Making the roughest of estimates from the President’s budget, the federal government would cost only about $622 billion. (This includes the $262.3 billion in net interest payments on the federal debt. If this debt did not exist, the hypothetical budget would be around $360 billion.)
Again roughly speaking, the imagined budget would mean a tax burden of only $2,065 per capita. And the average tax imposed on households would be about $5,540. In other words, the burden would be almost 80 percent less than what President Bush wants. Also, this would assure a balanced budget in the coming fiscal year, not in some politically manipulated and uncertain future.
What makes the real difference between this imagined budget and the one actually submitted? Of course, the welfare state! All the departments, bureaus, and agencies that have been added to the federal government since those far more laissez-faire days of the mid-nineteenth century have been the product of the interventionist and redistributive state.
In 1887 J. Laurence Laughlin, who founded the economics department at the University of Chicago, warned:
Socialism, or the reliance on the state for help, stands in antagonism to self-help, or the activity of the individual.

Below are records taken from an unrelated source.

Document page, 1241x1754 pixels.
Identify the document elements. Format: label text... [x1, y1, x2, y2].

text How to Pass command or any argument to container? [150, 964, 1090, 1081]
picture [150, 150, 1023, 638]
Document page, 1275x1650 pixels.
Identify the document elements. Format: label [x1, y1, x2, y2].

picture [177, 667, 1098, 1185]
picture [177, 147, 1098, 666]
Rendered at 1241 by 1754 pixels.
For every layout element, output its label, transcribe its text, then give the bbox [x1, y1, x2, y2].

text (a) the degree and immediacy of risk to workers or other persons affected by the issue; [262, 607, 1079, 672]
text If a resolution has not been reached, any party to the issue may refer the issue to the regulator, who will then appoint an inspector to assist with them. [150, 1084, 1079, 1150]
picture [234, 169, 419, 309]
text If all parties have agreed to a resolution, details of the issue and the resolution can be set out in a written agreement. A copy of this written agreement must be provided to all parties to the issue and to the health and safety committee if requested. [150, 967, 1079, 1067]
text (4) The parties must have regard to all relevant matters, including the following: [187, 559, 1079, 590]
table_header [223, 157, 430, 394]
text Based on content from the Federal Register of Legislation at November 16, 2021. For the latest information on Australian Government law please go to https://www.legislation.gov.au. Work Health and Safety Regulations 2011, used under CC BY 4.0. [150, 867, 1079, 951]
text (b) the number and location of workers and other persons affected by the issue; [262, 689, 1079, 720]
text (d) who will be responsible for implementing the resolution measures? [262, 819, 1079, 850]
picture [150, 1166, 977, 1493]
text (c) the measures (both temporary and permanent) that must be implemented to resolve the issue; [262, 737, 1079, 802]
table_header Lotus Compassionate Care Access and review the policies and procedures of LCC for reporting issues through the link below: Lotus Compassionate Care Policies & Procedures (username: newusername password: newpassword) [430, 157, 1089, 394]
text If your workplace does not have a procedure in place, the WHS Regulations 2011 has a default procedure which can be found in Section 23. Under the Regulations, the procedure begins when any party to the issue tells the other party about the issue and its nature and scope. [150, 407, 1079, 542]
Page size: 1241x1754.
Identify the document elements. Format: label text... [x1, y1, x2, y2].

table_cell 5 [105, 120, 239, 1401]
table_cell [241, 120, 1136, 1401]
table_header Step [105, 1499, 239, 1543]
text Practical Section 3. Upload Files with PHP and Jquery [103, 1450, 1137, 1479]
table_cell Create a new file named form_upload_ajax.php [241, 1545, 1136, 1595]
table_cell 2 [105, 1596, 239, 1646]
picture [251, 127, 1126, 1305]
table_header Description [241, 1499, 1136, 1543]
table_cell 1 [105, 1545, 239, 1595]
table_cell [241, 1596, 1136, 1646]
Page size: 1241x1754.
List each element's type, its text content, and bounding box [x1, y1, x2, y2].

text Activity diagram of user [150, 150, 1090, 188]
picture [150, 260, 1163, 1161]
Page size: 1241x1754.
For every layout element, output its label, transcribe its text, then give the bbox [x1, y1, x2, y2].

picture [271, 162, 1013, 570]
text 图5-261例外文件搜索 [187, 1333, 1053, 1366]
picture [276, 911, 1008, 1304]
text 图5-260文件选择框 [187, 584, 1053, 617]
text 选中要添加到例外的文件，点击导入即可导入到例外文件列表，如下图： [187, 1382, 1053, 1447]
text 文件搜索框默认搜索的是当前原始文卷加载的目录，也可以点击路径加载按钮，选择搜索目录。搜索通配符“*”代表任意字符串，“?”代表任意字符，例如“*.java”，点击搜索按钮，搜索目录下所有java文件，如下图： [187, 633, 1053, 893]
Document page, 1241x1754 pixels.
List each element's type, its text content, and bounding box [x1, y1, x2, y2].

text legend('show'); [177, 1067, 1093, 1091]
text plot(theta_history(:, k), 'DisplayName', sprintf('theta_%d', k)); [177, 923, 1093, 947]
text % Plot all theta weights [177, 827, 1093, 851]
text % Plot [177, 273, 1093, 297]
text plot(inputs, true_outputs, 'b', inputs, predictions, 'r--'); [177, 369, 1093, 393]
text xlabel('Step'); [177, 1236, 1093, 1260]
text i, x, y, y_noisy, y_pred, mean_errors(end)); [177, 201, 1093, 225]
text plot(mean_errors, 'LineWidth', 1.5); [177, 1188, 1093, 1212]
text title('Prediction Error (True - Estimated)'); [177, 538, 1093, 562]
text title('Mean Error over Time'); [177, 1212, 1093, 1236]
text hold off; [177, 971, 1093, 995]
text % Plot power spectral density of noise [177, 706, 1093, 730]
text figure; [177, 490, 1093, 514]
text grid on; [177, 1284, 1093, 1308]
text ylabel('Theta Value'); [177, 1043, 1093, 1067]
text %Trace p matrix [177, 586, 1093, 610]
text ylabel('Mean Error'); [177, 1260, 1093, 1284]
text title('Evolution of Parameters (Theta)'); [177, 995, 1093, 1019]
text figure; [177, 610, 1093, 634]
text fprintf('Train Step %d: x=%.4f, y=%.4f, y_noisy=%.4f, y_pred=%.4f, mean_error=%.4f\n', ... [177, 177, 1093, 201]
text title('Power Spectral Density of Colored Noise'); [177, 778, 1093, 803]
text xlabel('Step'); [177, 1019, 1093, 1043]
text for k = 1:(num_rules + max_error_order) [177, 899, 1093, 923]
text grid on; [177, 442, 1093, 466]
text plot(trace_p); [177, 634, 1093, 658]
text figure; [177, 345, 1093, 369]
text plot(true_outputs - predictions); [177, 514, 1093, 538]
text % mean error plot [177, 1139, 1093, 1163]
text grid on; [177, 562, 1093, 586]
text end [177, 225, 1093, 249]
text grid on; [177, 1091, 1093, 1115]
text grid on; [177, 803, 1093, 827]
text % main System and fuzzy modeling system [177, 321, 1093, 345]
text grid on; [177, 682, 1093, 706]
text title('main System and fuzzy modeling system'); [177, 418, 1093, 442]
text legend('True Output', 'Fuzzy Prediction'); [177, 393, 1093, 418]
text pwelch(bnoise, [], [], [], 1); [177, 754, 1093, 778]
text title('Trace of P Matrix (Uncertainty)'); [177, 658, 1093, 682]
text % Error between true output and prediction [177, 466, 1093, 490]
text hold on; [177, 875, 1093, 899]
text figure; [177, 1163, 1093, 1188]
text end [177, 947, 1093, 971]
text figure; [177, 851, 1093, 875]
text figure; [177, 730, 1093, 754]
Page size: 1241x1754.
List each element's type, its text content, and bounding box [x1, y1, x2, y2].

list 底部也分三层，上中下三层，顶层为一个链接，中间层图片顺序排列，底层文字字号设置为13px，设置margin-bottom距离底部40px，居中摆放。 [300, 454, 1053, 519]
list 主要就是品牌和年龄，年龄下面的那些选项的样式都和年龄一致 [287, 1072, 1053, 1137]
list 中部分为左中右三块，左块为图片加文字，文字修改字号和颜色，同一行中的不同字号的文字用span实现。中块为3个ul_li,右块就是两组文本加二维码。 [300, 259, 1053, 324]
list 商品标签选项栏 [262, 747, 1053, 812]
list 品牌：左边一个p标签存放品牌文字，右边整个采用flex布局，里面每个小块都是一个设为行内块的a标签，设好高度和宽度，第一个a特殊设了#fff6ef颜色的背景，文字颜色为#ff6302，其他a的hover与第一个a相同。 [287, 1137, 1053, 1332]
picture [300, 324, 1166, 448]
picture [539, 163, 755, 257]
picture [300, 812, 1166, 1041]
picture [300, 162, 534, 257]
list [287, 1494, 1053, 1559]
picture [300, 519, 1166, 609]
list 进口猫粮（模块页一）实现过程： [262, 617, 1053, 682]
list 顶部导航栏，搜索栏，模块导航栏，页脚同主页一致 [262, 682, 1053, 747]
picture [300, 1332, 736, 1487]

That body of people is certainly the strongest and the happiest in which each person is thinking for himself, is independent, self-respecting, self-confident, self-controlled, and self-mastered. When a man does a thing for himself he values it infinitely more than if it is done for him, and he is a better man for having done it. . . . If, on the other hand, men constantly hear it said that they are oppressed and downtrodden, deprived of their own, ground down by the rich, and that the state will set all things right for them in time, what other effect can that teaching have on the character and energy of the ignorant than the complete destruction of all self-help? They think that they can have commodities which they have not helped to produce. They begin to believe that two and two make five. . . . The danger of enervating results flowing from dependence on the state for help should cause us to restrict the interference of legislation as far as is possible, and should be permitted only when there is an absolute necessity, and even then it should be undertaken with hesitation.
Laughlin added, “The right policy is a matter of supreme importance, and we should not like to see in our country the system of interference as exhibited in the paternal theory of government existing in France and Germany.”
Unfortunately, America did import the theory and policy of political paternalism from the collectivist trends then growing stronger in Europe. They became the basis and rationale for a far bigger government in the United States beginning in the Progressive Era in the early decades of the twentieth century and accelerating in the New Deal days of the Roosevelt administration in the 1930s. They have continued ever since under both Democrats and Republicans.
But the ideological wind is out of the sails of the interventionist welfare state. It continues to exist in America and indeed around the world not because most people really believe that government can solve all their ills and make a paradise on earth, but out of pure political inertia. Our task, however daunting it may seem at times, is to offer a new vision of a free society that can once again capture the excitement and confidence of our fellow citizens. When that is accomplished the size and cost of government, over time, will be reduced accordingly.